* [Problem description] From the text about Leune's speaking career, render this sentence in Spanish: "Contemporary reports described her as an effective public speaker."

Between 1914 and 1933, Leune spoke at conferences and radio broadcasts about her wartime and travel experiences, Greece, French culture, and the arts. Contemporary reports described her as an effective public speaker.

Starting from 1920, Leune published and spoke under the pseudonym of Lène Candilly, under which she wrote for the newspapers L'Illustration, Le Figaro, and Le Gaulois. From 1920 onwards, she was referred to as "Lène Candilly", "Mme H. Lène-Candilly,""H. de Candilly," "Lenne-Candilly," and "Lënne Candilly."

In the 1920s (until at least 1928), she promoted France as an Alliance Française speaker at chapters both within France as well as abroad (including Belgrade, Bucharest, Athens, England, and Egypt). The Alliance Française sent her on a mission to Greece, Turkey, Serbia and Romania. In February 1924 she travelled from Constanța, Romania to Constantinople, Thessaloniki, and Pireaus.

* [Data section]
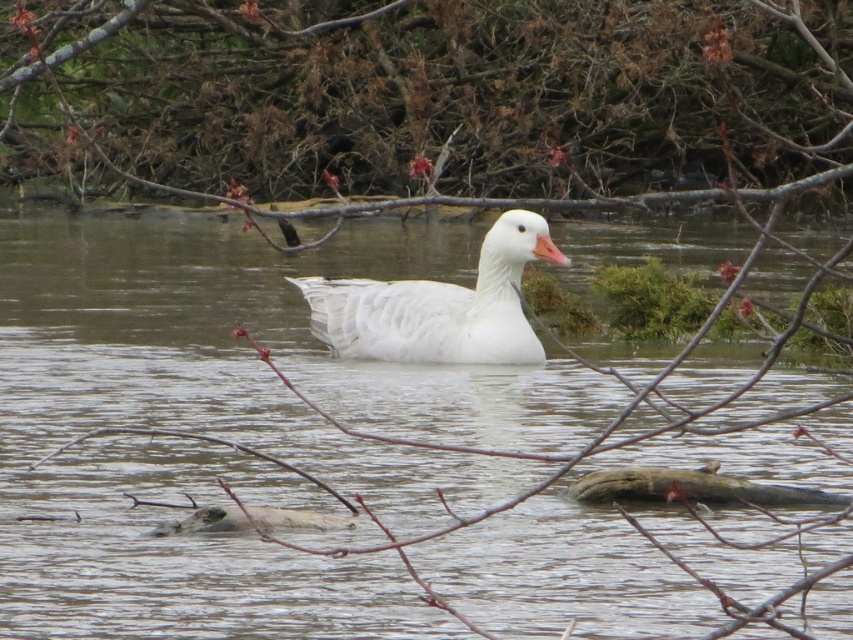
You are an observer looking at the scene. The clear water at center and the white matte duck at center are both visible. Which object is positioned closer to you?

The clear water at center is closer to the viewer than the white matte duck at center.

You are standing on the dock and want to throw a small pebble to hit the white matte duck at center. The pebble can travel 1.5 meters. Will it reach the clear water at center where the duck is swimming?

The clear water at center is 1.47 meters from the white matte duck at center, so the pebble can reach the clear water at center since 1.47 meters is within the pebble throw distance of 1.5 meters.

* [Worked solution] Los informes de la época la describían como una oradora eficaz.